_DIRECTIVE_
All records below must be retyped exactly.
RECORDS SUPPLIED below:
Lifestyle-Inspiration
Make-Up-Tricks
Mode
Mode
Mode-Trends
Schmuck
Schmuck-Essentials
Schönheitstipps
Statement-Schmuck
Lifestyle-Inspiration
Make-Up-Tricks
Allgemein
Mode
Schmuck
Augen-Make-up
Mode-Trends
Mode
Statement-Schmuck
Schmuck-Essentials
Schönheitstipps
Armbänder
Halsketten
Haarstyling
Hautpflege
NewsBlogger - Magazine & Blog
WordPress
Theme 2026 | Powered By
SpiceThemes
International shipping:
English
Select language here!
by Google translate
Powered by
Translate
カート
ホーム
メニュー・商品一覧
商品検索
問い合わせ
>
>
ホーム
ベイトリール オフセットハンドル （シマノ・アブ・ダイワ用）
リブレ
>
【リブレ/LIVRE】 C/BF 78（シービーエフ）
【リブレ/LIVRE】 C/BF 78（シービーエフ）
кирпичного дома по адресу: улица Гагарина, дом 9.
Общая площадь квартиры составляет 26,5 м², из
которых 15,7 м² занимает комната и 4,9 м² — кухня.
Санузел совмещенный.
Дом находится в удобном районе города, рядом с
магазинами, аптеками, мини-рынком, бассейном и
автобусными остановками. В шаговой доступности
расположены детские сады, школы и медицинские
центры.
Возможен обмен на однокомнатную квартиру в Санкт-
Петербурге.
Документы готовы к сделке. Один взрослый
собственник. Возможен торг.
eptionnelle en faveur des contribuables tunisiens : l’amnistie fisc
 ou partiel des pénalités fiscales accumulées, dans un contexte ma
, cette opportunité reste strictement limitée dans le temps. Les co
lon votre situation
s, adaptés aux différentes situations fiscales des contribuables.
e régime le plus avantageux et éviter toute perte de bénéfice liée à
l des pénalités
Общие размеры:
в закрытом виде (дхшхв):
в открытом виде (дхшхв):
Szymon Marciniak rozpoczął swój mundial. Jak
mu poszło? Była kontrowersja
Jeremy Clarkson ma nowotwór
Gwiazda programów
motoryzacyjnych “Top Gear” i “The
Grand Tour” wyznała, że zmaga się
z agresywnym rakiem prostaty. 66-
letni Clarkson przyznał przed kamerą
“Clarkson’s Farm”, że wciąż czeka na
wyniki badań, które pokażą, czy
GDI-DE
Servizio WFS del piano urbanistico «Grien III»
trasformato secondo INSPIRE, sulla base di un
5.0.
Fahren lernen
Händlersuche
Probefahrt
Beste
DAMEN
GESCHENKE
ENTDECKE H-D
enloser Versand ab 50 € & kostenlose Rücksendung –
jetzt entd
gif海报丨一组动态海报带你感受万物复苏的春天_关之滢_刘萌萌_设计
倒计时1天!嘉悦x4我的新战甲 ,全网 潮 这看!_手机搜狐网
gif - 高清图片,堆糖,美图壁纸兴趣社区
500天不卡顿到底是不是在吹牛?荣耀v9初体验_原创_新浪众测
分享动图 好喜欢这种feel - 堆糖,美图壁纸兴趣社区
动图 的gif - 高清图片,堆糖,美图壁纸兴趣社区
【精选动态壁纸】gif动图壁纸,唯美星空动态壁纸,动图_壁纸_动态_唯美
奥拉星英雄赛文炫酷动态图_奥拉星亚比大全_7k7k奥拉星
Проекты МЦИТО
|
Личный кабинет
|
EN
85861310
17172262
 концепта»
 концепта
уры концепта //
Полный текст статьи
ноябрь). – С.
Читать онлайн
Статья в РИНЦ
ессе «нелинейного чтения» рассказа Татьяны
End of RECORDS SUPPLIED.
_WRITTEN SOLUTION_
Lifestyle-Inspiration
Make-Up-Tricks
Mode
Mode
Mode-Trends
Schmuck
Schmuck-Essentials
Schönheitstipps
Statement-Schmuck
Lifestyle-Inspiration
Make-Up-Tricks
Allgemein
Mode
Schmuck
Augen-Make-up
Mode-Trends
Mode
Statement-Schmuck
Schmuck-Essentials
Schönheitstipps
Armbänder
Halsketten
Haarstyling
Hautpflege
NewsBlogger - Magazine & Blog
WordPress
Theme 2026 | Powered By
SpiceThemes
International shipping:
English
Select language here!
by Google translate
Powered by
Translate
カート
ホーム
メニュー・商品一覧
商品検索
問い合わせ
>
>
ホーム
ベイトリール オフセットハンドル （シマノ・アブ・ダイワ用）
リブレ
>
【リブレ/LIVRE】 C/BF 78（シービーエフ）
【リブレ/LIVRE】 C/BF 78（シービーエフ）
кирпичного дома по адресу: улица Гагарина, дом 9.
Общая площадь квартиры составляет 26,5 м², из
которых 15,7 м² занимает комната и 4,9 м² — кухня.
Санузел совмещенный.
Дом находится в удобном районе города, рядом с
магазинами, аптеками, мини-рынком, бассейном и
автобусными остановками. В шаговой доступности
расположены детские сады, школы и медицинские
центры.
Возможен обмен на однокомнатную квартиру в Санкт-
Петербурге.
Документы готовы к сделке. Один взрослый
собственник. Возможен торг.
eptionnelle en faveur des contribuables tunisiens : l’amnistie fisc
 ou partiel des pénalités fiscales accumulées, dans un contexte ma
, cette opportunité reste strictement limitée dans le temps. Les co
lon votre situation
s, adaptés aux différentes situations fiscales des contribuables.
e régime le plus avantageux et éviter toute perte de bénéfice liée à
l des pénalités
Общие размеры:
в закрытом виде (дхшхв):
в открытом виде (дхшхв):
Szymon Marciniak rozpoczął swój mundial. Jak
mu poszło? Była kontrowersja
Jeremy Clarkson ma nowotwór
Gwiazda programów
motoryzacyjnych “Top Gear” i “The
Grand Tour” wyznała, że zmaga się
z agresywnym rakiem prostaty. 66-
letni Clarkson przyznał przed kamerą
“Clarkson’s Farm”, że wciąż czeka na
wyniki badań, które pokażą, czy
GDI-DE
Servizio WFS del piano urbanistico «Grien III»
trasformato secondo INSPIRE, sulla base di un
5.0.
Fahren lernen
Händlersuche
Probefahrt
Beste
DAMEN
GESCHENKE
ENTDECKE H-D
enloser Versand ab 50 € & kostenlose Rücksendung –
jetzt entd
gif海报丨一组动态海报带你感受万物复苏的春天_关之滢_刘萌萌_设计
倒计时1天!嘉悦x4我的新战甲 ,全网 潮 这看!_手机搜狐网
gif - 高清图片,堆糖,美图壁纸兴趣社区
500天不卡顿到底是不是在吹牛?荣耀v9初体验_原创_新浪众测
分享动图 好喜欢这种feel - 堆糖,美图壁纸兴趣社区
动图 的gif - 高清图片,堆糖,美图壁纸兴趣社区
【精选动态壁纸】gif动图壁纸,唯美星空动态壁纸,动图_壁纸_动态_唯美
奥拉星英雄赛文炫酷动态图_奥拉星亚比大全_7k7k奥拉星
Проекты МЦИТО
|
Личный кабинет
|
EN
85861310
17172262
 концепта»
 концепта
уры концепта //
Полный текст статьи
ноябрь). – С.
Читать онлайн
Статья в РИНЦ
ессе «нелинейного чтения» рассказа Татьяны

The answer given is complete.